Thursday, April 19, 2007

decorating the landscape


It was a perfect-picture park. There was a setting-sun sky to the west, and the east sky was filled with clouds, heavy grey but with with deep-blues and yellows highlighted from the sun. The sunbaked orange arbutus trees on hill tops accented this background sky. With my one boy haphazardly running and kicking up sand and the other fearlessly climbing every metal play structure, it was Hallmark defined.

Ah...but the trash. My heart bleeds when I see these human droppings. It's hard to turn off this flowing tap.

McDonalds and their fellow drive-through kinfolk indirectly serve billions of eyes as their wrappings are overly and routinely emptied from cars onto roadside, parkside, and everyside beauty. My anger is strengthened everytime these roadside tracings pollute my eyes. I have inentionally looked around for the scraps so that a strong case can be made in my mind and heart against the offense and offenders. This energy expenditure has heated up, boiled in my pulsing veins.

Yet, I'm thankful I'm beginning to find a different way.

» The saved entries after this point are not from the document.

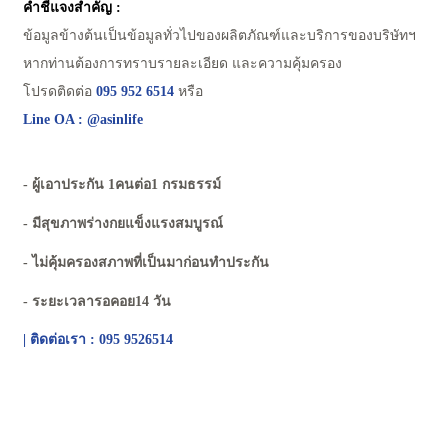
คำชี้แจงสำคัญ :
ข้อมูลข้างต้นเป็นข้อมูลทั่วไปของผลิตภัณฑ์และบริการของบริษัทฯ
หากท่านต้องการทราบรายละเอียด และความคุ้มครอง
โปรดติดต่อ
095 952 6514
หรือ
Line OA : @asinlife
- ผู้เอาประกัน 1คนต่อ1 กรมธรรม์
- มีสุขภาพร่างกยแข็งแรงสมบูรณ์
- ไม่คุ้มครองสภาพที่เป็นมาก่อนทำประกัน
- ระยะเวลารอคอย14 วัน
| ติดต่อเรา : 095 9526514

It has helped me to remember my Dad. Wherever we were, he picked up trash when he saw it. I remember Dad taking walks during sailing breaks and always came back with a handful of cans and papers. He never gave verbal expression, but quietly bent down and picked up the offending item. I don't think he was even angered by it. He just saw it as part of his job in life to keep things clean, and he never seemed to begrudge folks for creating scattered messes.

As a kid, it embarrassed me to no end to have Dad walking by my side with a handful of scraps as he scanned for the next available trash can. Yet, he taught me in what he did, and those memories are becoming a part of me now. Lately, I speak less and act more.

I have been realizing that my silent criticism of unkown individuals is the same as the original offense. I still scan the grasses for the leftovers. Yet, I don't look to reinforce a negative idea I have of fastfood or of folks who consume it or of folks who deposit its remants. I look for an opportunity. It's an opportunity to serve, make beautiful and restore.

It's really an act of re-creation. A re-creation of Dad, the landscape, and me.